*** Opening of Raw data ***

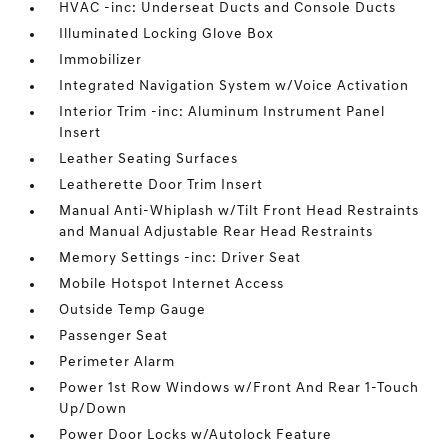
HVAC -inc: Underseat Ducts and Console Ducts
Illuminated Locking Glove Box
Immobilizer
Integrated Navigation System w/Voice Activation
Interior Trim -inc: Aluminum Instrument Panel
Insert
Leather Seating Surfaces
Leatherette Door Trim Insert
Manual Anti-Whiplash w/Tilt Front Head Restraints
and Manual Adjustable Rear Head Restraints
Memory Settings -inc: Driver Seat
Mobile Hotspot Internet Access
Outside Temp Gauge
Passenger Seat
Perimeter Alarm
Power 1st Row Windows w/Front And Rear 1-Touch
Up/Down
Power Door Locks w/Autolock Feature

*** Close of Raw data ***
*** Opening of Raw data ***

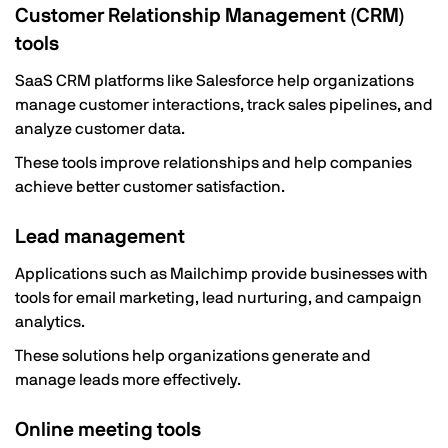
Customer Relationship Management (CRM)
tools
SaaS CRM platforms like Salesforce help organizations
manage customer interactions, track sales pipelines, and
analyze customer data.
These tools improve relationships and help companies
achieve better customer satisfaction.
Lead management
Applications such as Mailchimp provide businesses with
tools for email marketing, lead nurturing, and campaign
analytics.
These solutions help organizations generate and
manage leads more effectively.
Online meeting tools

*** Close of Raw data ***

*How to complete this task*
Take the data from the line with "Customer Relationship Management (CRM)" through the line with "achieve better customer satisfaction." and rewrite those lines with "organizations" changed to "businesses", leaving everything else as it is.

*Response area*
Customer Relationship Management (CRM)
tools
SaaS CRM platforms like Salesforce help businesses
manage customer interactions, track sales pipelines, and
analyze customer data.
These tools improve relationships and help companies
achieve better customer satisfaction.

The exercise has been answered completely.